I came to the Church through art. Through a long run with alcoholism, the books I read–Dostoevsky, Kafka, Flannery O’Connor, Emily Dickinson—helped keep me alive. In sobriety, Henryk Górecki, Robert Bresson, and Gerard Manley Hopkins helped open my heart to God. The call to quit my job as a lawyer and begin writing myself, the poetry of the Gospels, and the hushed beauty of the sanctuary at a noon Mass at St. Basil’s led me to Christ.

“[M]idle-class respectability…is perhaps the very least suitable vehicle for the coming of the Holy Spirit,” observed Fr. Alfred Delp (1907-1945) from a Nazi prison. Middle-class respectability worships, as the Nazis did, order, efficiency, results. But the opposite of middle-class respectability is neither chaos nor mediocrity. The opposite, or rather the antidote, to middle-class respectability is a heart on fire with love.

Only a heart on fire with love will be open to drink the chalice, as Fr. Delp did, to the last drop. Only a heart “insane for the light,” as Goethe put it, will live life at its highest pitch. Only the artist crazed for the truth will generate works of the highest complexity, authenticity, excellence, tragicomedy, and depth.

The link between art and faith is sure. In Contemplative Provocations, Fr. Donald Haggerty writes: “Both the artist and one who loves the poor have eyes that see more…Such persons respond to clues, hints, small details that can otherwise pass unnoticed…For a person who loves the poor, an encounter with distress or pain beneath outward features can draw the soul to the immediacy of a stark beauty exposed in the misery of a particular face.”
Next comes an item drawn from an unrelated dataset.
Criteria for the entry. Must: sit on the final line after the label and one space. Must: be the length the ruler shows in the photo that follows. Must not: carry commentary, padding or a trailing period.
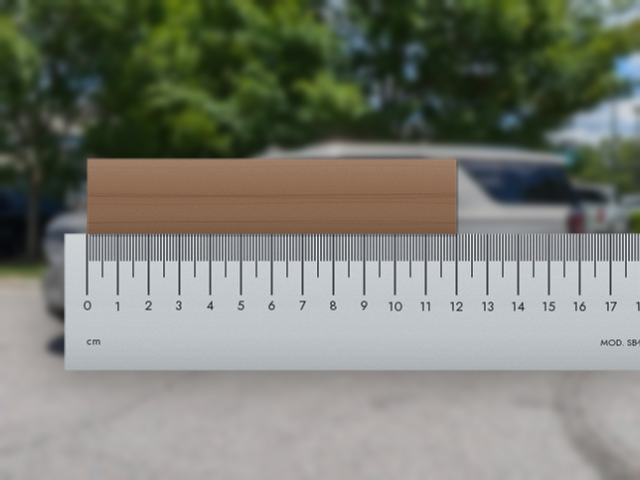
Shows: 12 cm
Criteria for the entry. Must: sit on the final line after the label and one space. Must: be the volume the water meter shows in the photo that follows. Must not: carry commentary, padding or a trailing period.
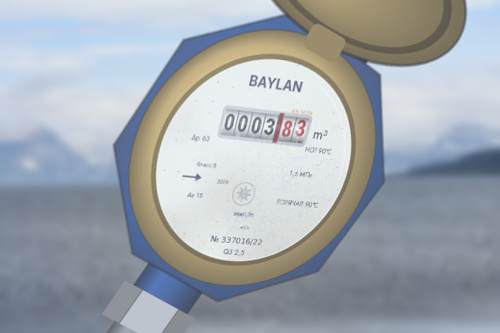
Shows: 3.83 m³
Christianity, unlike the world, has never been much concerned with efficiency, results, high numbers. Christianity is based on the “particular face,” the one lost sheep, the individual human being so loved that the very hairs on his head are counted. Christ established for all time that a single human heart, infused with the capacity to suffer and an incandescent desire to express itself, can transform the world. As Dostoevsky observed: “They always say that art has to reflect life and all that. But it’s nonsense: the writer (poet) himself creates life such as it has never quite been before him.”

Dostoevsky also observed, “The world will be saved by beauty.” Of course, beauty costs. Beauty requires the willingness to be a bridge, and perhaps to be trampled and broken in the process.

Still, a column on arts and culture! What an incredible opportunity to speak to people—in and out of L.A.—about ways of seeing, connecting, communicating, transcending. Ways of asking the questions. Ways of bearing the tension of the questions never quite being answered.

I hope to converse, among others, with composers, documentarians, poets, teachers, bloggers, painters, sculptors, musicians, videographers, choreographers, landscape designers, architects, opera singers, puppeteers, ultra marathon runners, web designers, orchid growers, ballet dancers, urban square dancers, and pool skaters.

As a reminder to us believers, I quote Christ: “Healthy people don’t need a doctor; sick people do.” Homesick people. Lovesick people.

To the anti-God brigade I say: that fairy-tale God you don’t believe in? I don’t believe in that God, either. The God I believe in laid down his life for all that is paradoxical, beautiful, mysterious, human, and true. The God I believe in is the God to whom the novelist Flannery O’Connor referred when she said, “The Catholic writer, in so far as he has the mind of the Church, will feel life from the standpoint of the central Christian mystery; that it has, for all its horror, been found by God to be worth dying for.”

I have a foot in both worlds, and my heart burns to bring everyone to the table.

As French poet Charles Péguy wrote: “We must all be saved together! Reach God together! Appear before Him together! We must return to our Father’s house together…what would He think if we arrived without the others, without the others returning, too?”